In my last post, I calculated the mean distance to the nearest point to the origin among \(N\) points taken from a uniform distribution on \([-1, 1]\). This turned out to be \(r = 1/(N+1)\), which is close to but greater than the median distance \(m = 1 - (1/2)^{1/N}\).
In this post, I want to generalize the calculation of the mean to a \(p\)-dimensional uniform distribution over the unit ball. To start things off, let’s look at the specific case \(p = 2\) (a circle). It is often easier to see a generalization after performing the calculation in a few easy (low) dimensional cases.
Following the same form of reasoning as in the previous post, we want to calculate \[ \text{Pr}(\text{ closest point is at } r) = \text{Pr}(\text{ all other points are } > r) \times \text{Pr}(\text{ one point is at } r) .\] The probability that all other points \((N -1)\) are at distances greater than \(r\) is \((1-r^2)^{N-1}\). The probability that one point is at a distance \(r\) is the ratio of the infinitesimal area at \(r\) to the entire area of the unit circle: \[ \frac{2 \pi r\, \text{d}r}{\pi} = 2 r\, \text{d}r. \] We also have to mutiply by an overall factor of \(N\) to account for the \(N\) different ways of labelling the closest point.
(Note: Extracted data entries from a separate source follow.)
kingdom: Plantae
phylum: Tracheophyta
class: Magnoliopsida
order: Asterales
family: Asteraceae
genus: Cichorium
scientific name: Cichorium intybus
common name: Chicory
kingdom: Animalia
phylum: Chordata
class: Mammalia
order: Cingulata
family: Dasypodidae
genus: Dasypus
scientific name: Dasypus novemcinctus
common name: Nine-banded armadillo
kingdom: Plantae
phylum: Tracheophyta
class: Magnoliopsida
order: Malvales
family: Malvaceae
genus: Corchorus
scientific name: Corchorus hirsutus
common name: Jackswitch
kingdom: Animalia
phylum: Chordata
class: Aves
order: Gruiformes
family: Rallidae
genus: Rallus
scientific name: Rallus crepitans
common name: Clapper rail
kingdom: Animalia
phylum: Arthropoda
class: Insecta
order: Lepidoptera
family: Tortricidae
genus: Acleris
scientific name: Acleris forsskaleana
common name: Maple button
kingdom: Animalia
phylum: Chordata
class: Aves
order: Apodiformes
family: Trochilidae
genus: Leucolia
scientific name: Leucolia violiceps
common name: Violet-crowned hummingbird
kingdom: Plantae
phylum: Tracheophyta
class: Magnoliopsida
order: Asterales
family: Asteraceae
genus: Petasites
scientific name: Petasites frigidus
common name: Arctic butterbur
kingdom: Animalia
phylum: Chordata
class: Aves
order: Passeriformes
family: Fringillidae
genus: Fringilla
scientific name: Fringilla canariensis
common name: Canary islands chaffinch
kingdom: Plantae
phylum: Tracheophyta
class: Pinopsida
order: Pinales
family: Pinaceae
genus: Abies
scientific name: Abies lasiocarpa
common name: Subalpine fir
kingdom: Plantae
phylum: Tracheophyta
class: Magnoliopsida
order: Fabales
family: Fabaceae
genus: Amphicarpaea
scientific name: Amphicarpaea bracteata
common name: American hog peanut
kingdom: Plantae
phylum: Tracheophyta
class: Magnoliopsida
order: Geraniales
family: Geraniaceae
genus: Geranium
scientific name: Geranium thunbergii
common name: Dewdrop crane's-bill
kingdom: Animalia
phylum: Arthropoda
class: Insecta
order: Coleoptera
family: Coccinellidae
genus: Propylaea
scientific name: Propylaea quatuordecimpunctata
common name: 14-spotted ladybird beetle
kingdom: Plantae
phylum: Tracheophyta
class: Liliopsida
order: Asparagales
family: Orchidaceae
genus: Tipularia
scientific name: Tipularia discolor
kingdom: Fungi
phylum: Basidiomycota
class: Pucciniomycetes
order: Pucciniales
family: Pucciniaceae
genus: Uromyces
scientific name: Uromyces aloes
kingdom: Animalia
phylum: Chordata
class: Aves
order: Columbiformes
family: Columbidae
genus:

Putting everything together: \[ \text{Pr}(\text{ closest point is at } r) = 2 r N (1- r^2)^{N-1} \text{d} r, \] and to get the mean value of \(r\) we multiply by \(r\) and integrate: \[ \text{E}(r) = \int_0^1 2 r^2 N (1-r^2)^{N-1} \text{d}r = N \sqrt{\frac{\pi}{4}} \frac{\Gamma(N)}{\Gamma(N + \frac{3}{2})}.\] I used Mathematica to carry out the integral and verified the answer with Gradshteyn and Ryzhik, 3.251, number 1 (page 324 in the 7th edition). In Gradshteyn and Ryzhik, the integral is given in terms of the beta function (Euler integral of the first kind): \[ B(x, y) = \frac{\Gamma(x)\Gamma(y)}{\Gamma(x+y)}. \] I don’t see a nice simplified form, and Mathematica doesn’t seem to be able to find one.
Here is a plot made in Mathematica comparing the median distance to the nearest point (\(m = (1 - (1/2)^{1/N})^{1/2}\)) to the mean:
In 2 dimensions, the mean is not always greater than the median. Here is a plot of the difference:
The mean starts out smaller than the median, and they are equal at \(N = 2.6237\). The peak in the plot (when the mean is most greater than the median), occurs at \(N = 0.9807\) and the value of the difference here is \(0.0115\).
To generalize this to \(p\)-dimensions, the probability that \((N-1)\) points are at a distance \(> r\) is now \((1 - r^p)^{N-1}\) (look back at my post on the median distance for an explanation). The probability that one point is at \(r\) is \[\frac{ A_{p-1}(r) \text{d}r }{V_p(1)}, \] where \(A_p(r)\) is the surface area of the \(p\)-sphere of radius \(r\) (recall the the \(p\)-sphere is the boundary of the \((p+1)\)-ball, so the 1-sphere is what we ordinarily call a circle and has \(A_1 = 2 \pi r\)). Through some relations between area and volume (check the Wikipedia page if you are interested), it is possible to reduce this to the simple form \[\frac{ A_{p-1}(r) \text{d}r }{V_p(1)} = p r^{p-1} \text{d}r. \] Again we have to multiply by the combinatorical factor \(N\), and the expectation integral in \(p\)-dimensions becomes \[\text{E}(r) = \int_0^1 N p r^p (1-r^p)^{N-1} \text{d} r = \frac{N}{p} \frac{\Gamma(N)\Gamma(\frac{1}{p})}{\Gamma(1 + N + \frac{1}{p})}.\] The integral was done in Mathematica and verified using the Gradshteyn and Ryzhik reference above. Here is a plot of the mean distance to the nearest point for dimensions 2, 10, and 100. On this scale, the median lines are barely visually distinguishable from the mean lines, so I did not include them.
So the curse of dimensionality is evident using the mean instead of the median, just with a much more difficult (but fun) calculation!